Helping Others by Helping Students
Two of the foundations that award scholarships to students at the University might be said to go one better than the dictum describing the best form of charity as that which enables the recipient to help him/herself. Scholarships usually enable the recipient to acquire higher education, a prerequisite in modern times for many forms of livelihood. The two foundations, however, take another step: they condition their stipends on the recipient’s helping others, especially school children, in the community. The beneficial result is that one scholarship gives encouragement, in effect, to the future of two persons.
ISEF - International Educational Foundation this year has awarded scholarships to 30 University of Haifa students in return for tutoring 50 tenth-graders in the town of Nazareth Ilit (Upper). The tutoring project is meant to give confidence to these pupils, as well as to shore up their grades, so that they will stay in the academic track in high school and take the matriculation exams. These exams determine eligibility for university studies.
Called (in translation) “Flowers of a New Dawn,” the innovative project in Upper Nazareth is a joint venture of the New York-based ISEF, the Dean of Students Office at the University, and the Ministry of Education. ISEF’s hope is to increase the percentage of this development town’s pupils who pass the matriculation exams and go on to university. Each scholarship recipient is expected to stay the course with perhaps two of the 10th graders as they advance from the 10th to the 12th grade. The University students, who devote three hours a week to the project, help the youngsters with homework, with final projects, and with preparing for the psychometric examination, which is somewhat equivalent to the SAT’s in the United States in determining admission to a university.
The ISEF project also involves group social and cultural activities to provide further support and motivation for the Upper Nazareth pupils to pull together and have concern for their future.

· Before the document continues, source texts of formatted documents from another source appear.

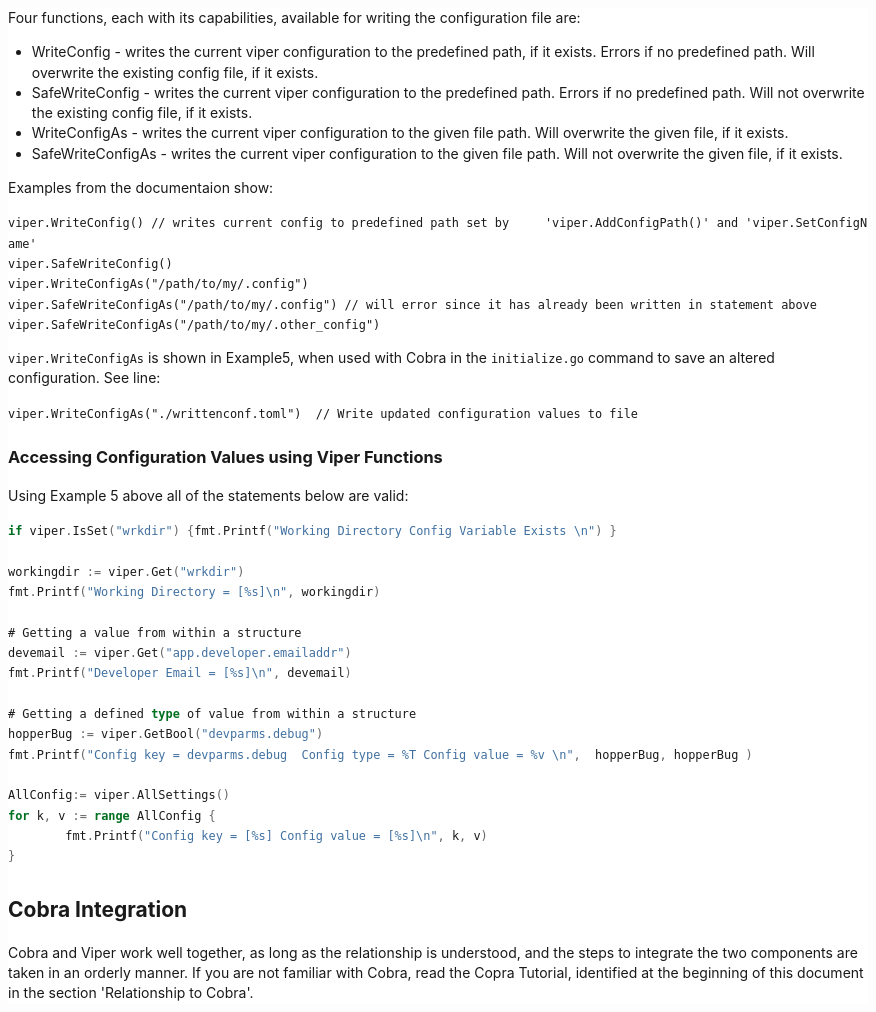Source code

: Four functions, each with its capabilities, available for writing the configuration file are:

- WriteConfig - writes the current viper configuration to the predefined path, if it exists. Errors if no predefined path. Will overwrite the existing config file, if it exists.
- SafeWriteConfig - writes the current viper configuration to the predefined path. Errors if no predefined path. Will not overwrite the existing config file, if it exists.
- WriteConfigAs - writes the current viper configuration to the given file path. Will overwrite the given file, if it exists.
- SafeWriteConfigAs - writes the current viper configuration to the given file path. Will not overwrite the given file, if it exists.

Examples from the documentaion show:

    viper.WriteConfig() // writes current config to predefined path set by     'viper.AddConfigPath()' and 'viper.SetConfigName'
    viper.SafeWriteConfig()
    viper.WriteConfigAs("/path/to/my/.config")
    viper.SafeWriteConfigAs("/path/to/my/.config") // will error since it has already been written in statement above
    viper.SafeWriteConfigAs("/path/to/my/.other_config")

`viper.WriteConfigAs` is shown in Example5, when used with Cobra in the `initialize.go` command to save an altered configuration. See line:

    viper.WriteConfigAs("./writtenconf.toml")  // Write updated configuration values to file

### Accessing Configuration Values using Viper Functions

Using Example 5 above all of the statements below are valid:

```go
if viper.IsSet("wrkdir") {fmt.Printf("Working Directory Config Variable Exists \n") }

workingdir := viper.Get("wrkdir")
fmt.Printf("Working Directory = [%s]\n", workingdir)

# Getting a value from within a structure
devemail := viper.Get("app.developer.emailaddr")
fmt.Printf("Developer Email = [%s]\n", devemail)

# Getting a defined type of value from within a structure
hopperBug := viper.GetBool("devparms.debug")
fmt.Printf("Config key = devparms.debug  Config type = %T Config value = %v \n",  hopperBug, hopperBug )

AllConfig:= viper.AllSettings() 
for k, v := range AllConfig { 
    	fmt.Printf("Config key = [%s] Config value = [%s]\n", k, v)
}
```

## Cobra Integration

Cobra and Viper work well together, as long as the relationship is understood, and the steps to integrate the two components are taken in an orderly manner. If you are not familiar with Cobra, read the Copra Tutorial, identified at the beginning of this document in the section 'Relationship to Cobra'.
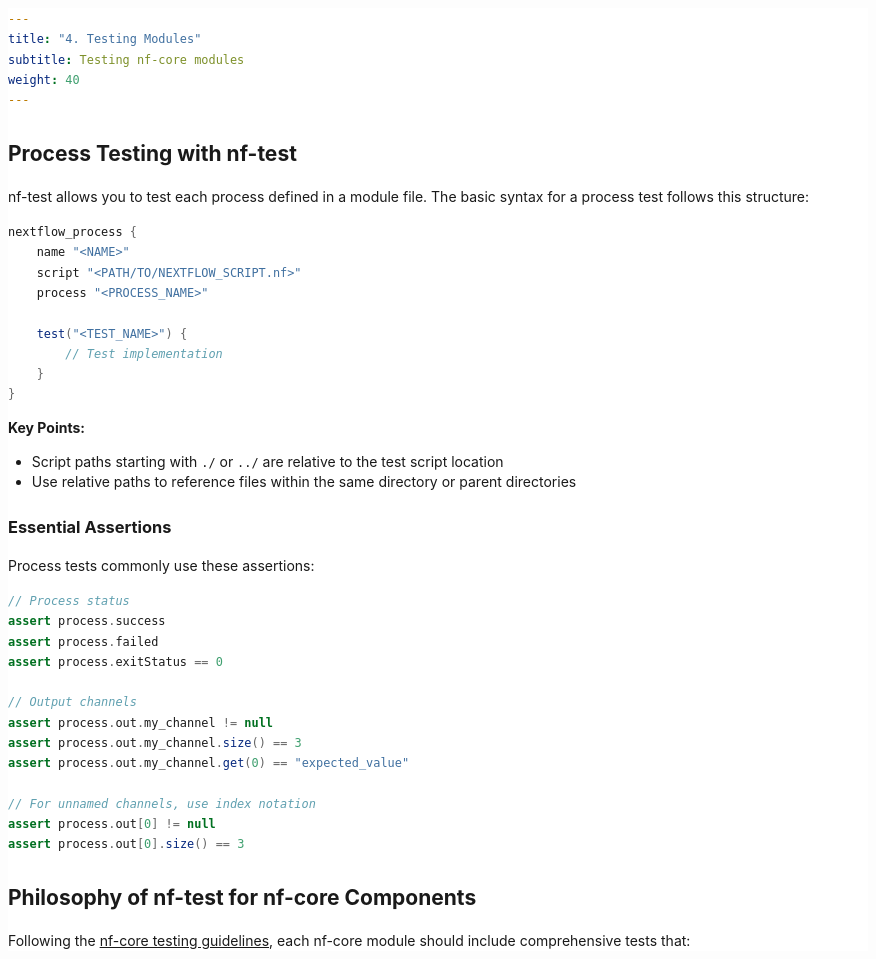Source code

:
 ```yaml
---
title: "4. Testing Modules"
subtitle: Testing nf-core modules
weight: 40
---
```


## Process Testing with nf-test

nf-test allows you to test each process defined in a module file. The basic syntax for a process test follows this structure:

```groovy
nextflow_process {
    name "<NAME>"
    script "<PATH/TO/NEXTFLOW_SCRIPT.nf>"
    process "<PROCESS_NAME>"

    test("<TEST_NAME>") {
        // Test implementation
    }
}
```

**Key Points:**

- Script paths starting with `./` or `../` are relative to the test script location
- Use relative paths to reference files within the same directory or parent directories

### Essential Assertions

Process tests commonly use these assertions:

```groovy
// Process status
assert process.success
assert process.failed
assert process.exitStatus == 0

// Output channels
assert process.out.my_channel != null
assert process.out.my_channel.size() == 3
assert process.out.my_channel.get(0) == "expected_value"

// For unnamed channels, use index notation
assert process.out[0] != null
assert process.out[0].size() == 3
```

## Philosophy of nf-test for nf-core Components

Following the [nf-core testing guidelines](https://nf-co.re/docs/tutorials/tests_and_test_data/nf-test_writing_tests), each nf-core module should include comprehensive tests that:
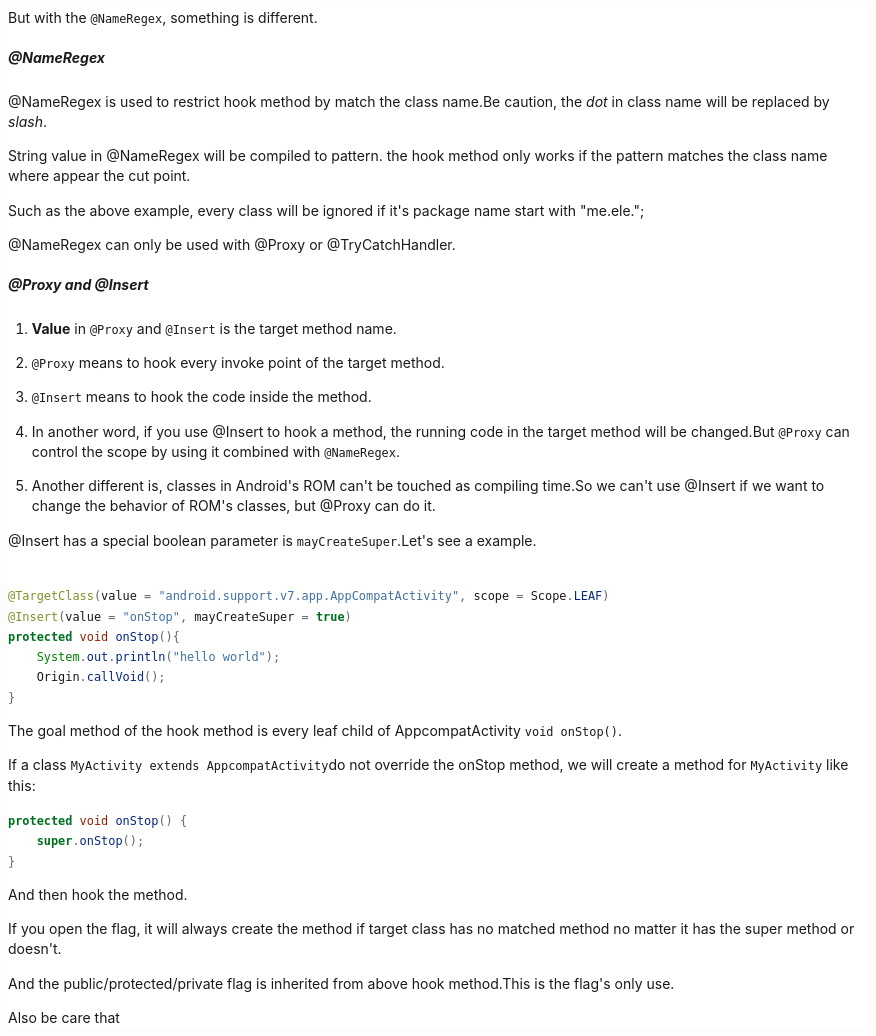 But with the ```@NameRegex```, something is different.

##### @NameRegex

@NameRegex is used to restrict hook method by match the class name.Be caution, the *dot* in class name will be replaced by *slash*.

String value in @NameRegex will be compiled to pattern. the hook method only works if the pattern matches the class name where appear the cut point.

Such as the above example, every class will be ignored if it's package name start with "me.ele.";

@NameRegex can only be used with @Proxy or @TryCatchHandler.

##### @Proxy and @Insert

1. **Value** in ```@Proxy``` and ```@Insert``` is the target method name.
2. ```@Proxy``` means to hook every invoke point of the target method.

3. ```@Insert``` means to hook the code inside the method.
4. In another word, if you use @Insert to hook a method, the running code in the target method will be changed.But ```@Proxy``` can control the scope by using it combined with ```@NameRegex```.
5. Another different is, classes in Android's ROM can't be touched as compiling time.So we can't use @Insert if we want to change the behavior of ROM's classes, but @Proxy can do it.

@Insert has a special boolean parameter is ```mayCreateSuper```.Let's see a example.

```java

@TargetClass(value = "android.support.v7.app.AppCompatActivity", scope = Scope.LEAF)
@Insert(value = "onStop", mayCreateSuper = true)
protected void onStop(){
    System.out.println("hello world");
    Origin.callVoid();
}
```

The goal method of the hook method is 
every leaf child of AppcompatActivity ```void onStop()```.

If a class ```MyActivity extends AppcompatActivity```do not override the onStop method, we will create a method for ```MyActivity``` like this:

```java
protected void onStop() {
    super.onStop();
}
```

And then hook the method.

If you open the flag, it will always create the method if target class has no matched method no matter it has the super method or doesn't.

And the public/protected/private flag is inherited from above hook method.This is the flag's only use.

Also be care that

The second foundation, the Ron Adler Memorial Fund, is directly tied to the University. It awards scholarships to University students in return for their working with children in theater and art groups. The children who benefit from this attention are located in two children’s institutions in the Haifa area.
Formed in 1976, the Ron Adler Fund decided in 1994 on a specific main objective: to assist the University’s Center for Psychological Counseling. If fulfills this essential aim in two ways. One is to award fellowships to graduate Psychology students who are enrolled in an advanced course in psychotherapy. In return for the grant, the psychology students treat other University students who turn to the Center for counseling.
Since the therapy is not a free service that the University provides as a matter of course, some of the students in need of treatment have difficulty in paying even the relatively symbolic amount for the service. The Fund also gives financial aid to these financially strapped students to help cover the full cost of their treatment.
The Ron Adler Memorial Fund is operated as a donation-supported entity within the Dean of Students Office at the University.